The slide below is one from a presentation that I’ll be giving alongside Ross McGill (@TeacherToolkit) as we talk about Rethinking Leadership.

Graded Lesson Observations

It will become another iconic Dylan Wiliam quote, “Learning takes place over time whilst a lesson occurs at a particular time”.  My current favourite definition of learning is from Make It Stick (2014) Brown, Roediger & McDaniel, “… we mean acquiring knowledge and skills and having them readily available from memory so you can make sense of future problems and opportunities”.

The difficulty of making judgments about the quality of teaching in a lesson is we can’t be sure what pupils will retain in their long term memory over time; what most observers want to see, learning, won’t be apparent.  Allied to that, teachers having a natural fluctuation in the quality of lesson they teach; teachers tended to be more highly graded when observed teaching higher attaining classes and observers have biases and vary in what they think good looks like.  Serendipity has a massive part to play in the lesson a teacher is seen teaching and what grade an observer awards.  The whole process is emotionally charged; teachers can believe they are the grade given, “I’m an outstanding/inadequate teacher”.

Thinking about an average size secondary school with 70 teachers being observed twice a year with the write up and feedback could easily equate to 350 of work (five hours per teacher) of senior leadership time in addition to the distraction and stress for a classroom teacher.  For a senior leader, teaching three days a week, the 350 hours equals over half a year’s work to generate unreliable data that you can’t really draw any valid conclusions from.

A simple, cost effective alternative might be to ask, “What area of your classroom practice would you most like to develop this year?  Why have you chosen that and what would be the best way to help you develop?”

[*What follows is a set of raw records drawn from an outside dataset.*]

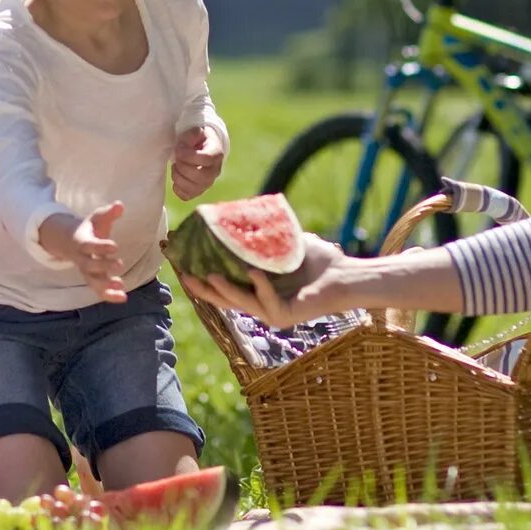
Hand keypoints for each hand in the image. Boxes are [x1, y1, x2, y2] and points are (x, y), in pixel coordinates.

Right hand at [38, 202, 130, 303]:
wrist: (72, 242)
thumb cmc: (90, 228)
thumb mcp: (97, 218)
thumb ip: (108, 213)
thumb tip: (120, 205)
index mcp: (82, 242)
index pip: (90, 245)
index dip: (101, 247)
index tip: (115, 246)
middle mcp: (82, 259)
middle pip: (90, 265)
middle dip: (104, 266)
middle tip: (120, 264)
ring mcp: (87, 271)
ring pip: (92, 281)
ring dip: (105, 286)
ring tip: (121, 287)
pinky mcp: (93, 280)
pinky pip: (99, 290)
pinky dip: (109, 295)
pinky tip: (123, 298)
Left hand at [170, 125, 226, 201]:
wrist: (200, 148)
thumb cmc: (197, 139)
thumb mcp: (194, 131)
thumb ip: (190, 136)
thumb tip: (181, 150)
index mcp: (217, 153)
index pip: (206, 159)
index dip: (188, 155)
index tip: (179, 149)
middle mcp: (215, 171)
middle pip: (200, 176)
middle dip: (183, 167)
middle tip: (176, 159)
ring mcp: (207, 183)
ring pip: (193, 188)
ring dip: (178, 177)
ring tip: (176, 167)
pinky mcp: (197, 191)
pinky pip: (186, 196)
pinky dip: (177, 188)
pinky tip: (177, 177)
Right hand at [183, 234, 342, 327]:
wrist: (345, 275)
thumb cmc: (320, 261)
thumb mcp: (288, 243)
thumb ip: (269, 235)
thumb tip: (247, 212)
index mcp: (258, 290)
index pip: (226, 288)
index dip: (204, 280)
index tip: (185, 267)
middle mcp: (262, 304)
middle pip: (225, 300)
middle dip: (203, 290)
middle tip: (185, 276)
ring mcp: (272, 313)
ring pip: (240, 303)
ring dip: (223, 290)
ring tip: (207, 275)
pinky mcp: (284, 317)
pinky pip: (266, 301)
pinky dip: (260, 286)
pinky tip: (253, 272)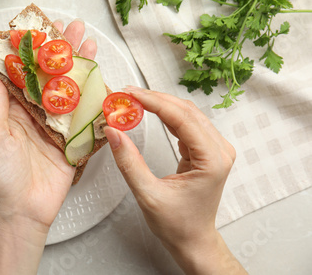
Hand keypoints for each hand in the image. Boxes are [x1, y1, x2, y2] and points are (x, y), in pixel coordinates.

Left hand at [0, 20, 96, 274]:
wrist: (20, 210)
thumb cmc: (0, 174)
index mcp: (13, 110)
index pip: (26, 73)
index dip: (35, 51)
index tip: (43, 28)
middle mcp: (35, 115)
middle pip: (53, 77)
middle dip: (64, 52)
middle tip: (75, 28)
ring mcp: (56, 128)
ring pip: (71, 92)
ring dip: (81, 69)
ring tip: (91, 46)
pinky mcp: (72, 143)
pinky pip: (85, 119)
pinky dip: (95, 102)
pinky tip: (103, 82)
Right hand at [104, 89, 246, 273]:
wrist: (193, 239)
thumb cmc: (177, 224)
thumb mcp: (148, 194)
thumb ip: (129, 162)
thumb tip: (114, 131)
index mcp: (212, 160)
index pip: (182, 118)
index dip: (154, 102)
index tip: (131, 94)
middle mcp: (219, 150)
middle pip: (186, 111)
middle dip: (155, 99)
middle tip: (127, 94)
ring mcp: (215, 149)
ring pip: (187, 114)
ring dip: (161, 104)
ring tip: (135, 99)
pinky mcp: (206, 150)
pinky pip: (186, 124)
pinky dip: (166, 115)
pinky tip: (150, 110)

Frequent Aggregated Grade/Level Data Drops

I’m now pretty much of the opinion that most of the aggregated data schools collect every six weeks is pretty much garbage; certainly once it’s been converted into a single letter or number to enter into a school’s management information system.  The letters/numbers entered assess too small a part of the subject syllabus/curriculum to mean very much and the regularity of collection fails to account for the fact that pupils don’t make massive jumps in grades/levels every few weeks.  Pupils learning and subsequent progress is not linear but can be static, dynamic, stuttering over the course of a year.

There are substantial time restraints on teachers when collecting the data regularly (schools can request it as often as six weekly); standardisation and moderation are likely to be minimal or non-existent.  The conclusions senior leaders want to make about attainment and subsequent progress between two pretty unreliable data points appears increasingly as a fool’s errand.

The time taken per data drop for a teacher across multiple subjects/classes could equate to 20 to 30 hours of marking and data entry.  With six data drops a year we are talking between 120 to 150 hours per annum.  Back to our seventy staff school and that is 8,400 to 10,500 hours.  Or put another way, the full directed hours allocation of seven to eight full time teachers.  Add in the time of senior leaders agonising over and analysing the data and the high workload and financial costs become apparent.

Another option would be to reduce massively the number of formal assessment points required by the school (low stakes testing can be as much as you like) and keep the data dis-aggregated; that is, in a format that is useful to the teacher.  “What don’t your pupils know that they should because you have taught them it?  How could you best fill the learning gaps the pupils have?”  This may also provide some evidence for consideration by the teacher about what s/he does or doesn’t teach well.

Performance Pay

Teaching is cumulative; we build on pupils’ prior learning whether from home or a previous teacher.  Teaching is complex and complicated; its quality is unlikely to be influenced by whether there is more cash on offer.  The exception, according to Professor Becky Allen, might be highly competent teachers who are particularly unmotivated or disinterested and can’t be bothered teaching as well as they are able to; I honestly don’t meet many of these.

Add back into consideration the problems of using graded lesson observations to make determinations and the whole annual performance pay saga becomes really problematic.  Maybe we should just allow teachers automatic progression up the pay spine, unless there is a capability issue that is being looked into.

We’ve never had annual performance pay but this year we’ve decided to consult on removing the pay bar we had between M3 & M4 and the pay bars on the Upper Pay Spine.  Once we’ve taken pay decisions off the table we can just concentrate on all getting that bit better and serving our pupils well.